The woeful turnout in the municipal polls stands in stark contrast to the 57 per cent voting in the Valley and 65 per cent in the state in the 2014 Assembly polls. The turn of events shows how the situation has deteriorated in four years after the BJP and the PDP joined hands to form the government against the wishes of the majority of the people of the Valley.

The only election that saw an equally dismal turnout was the one held for Parliament in 1989, the year that saw militancy raising its head in the Valley. The turmoil has since consumed tens of thousands of lives.

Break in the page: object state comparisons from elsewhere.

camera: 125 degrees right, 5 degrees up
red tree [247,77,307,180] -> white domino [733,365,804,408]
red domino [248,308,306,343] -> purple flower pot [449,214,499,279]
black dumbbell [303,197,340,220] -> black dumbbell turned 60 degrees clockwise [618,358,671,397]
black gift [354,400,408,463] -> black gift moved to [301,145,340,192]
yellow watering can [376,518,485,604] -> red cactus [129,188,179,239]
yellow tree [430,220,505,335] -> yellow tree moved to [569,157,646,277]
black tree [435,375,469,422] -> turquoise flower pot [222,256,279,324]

Militancy, which enjoyed popular support, saw the turnout that year in Ananatnag and Baramulla plunge to 5.26 per cent. The third constituency, Srinagar, was

won unopposed by a National Conference candidate after

no rival came forward to contest.

No elections could be held in the next seven years till the 1996 parliamentary polls, when the turnout in the Valley shot up to 45.8 per cent. But the elections were marred by allegations of widespread rigging and coercion.

The credit for holding the first relatively fair and transparent elections in Jammu and Kashmir goes to then Prime Minister Atal Bihari Vajpayee. It was the 2002 Assembly elections that brought the PDP and the Congress to power. The turnout that year was 45 per cent.

But it is another BJP-led government at the Centre that has overseen the poorest showing ever in the Valley in terms of voter participation. There was no election campaign this time, no banners and no rallies. The electoral office did not publicise the names of the candidates for their security.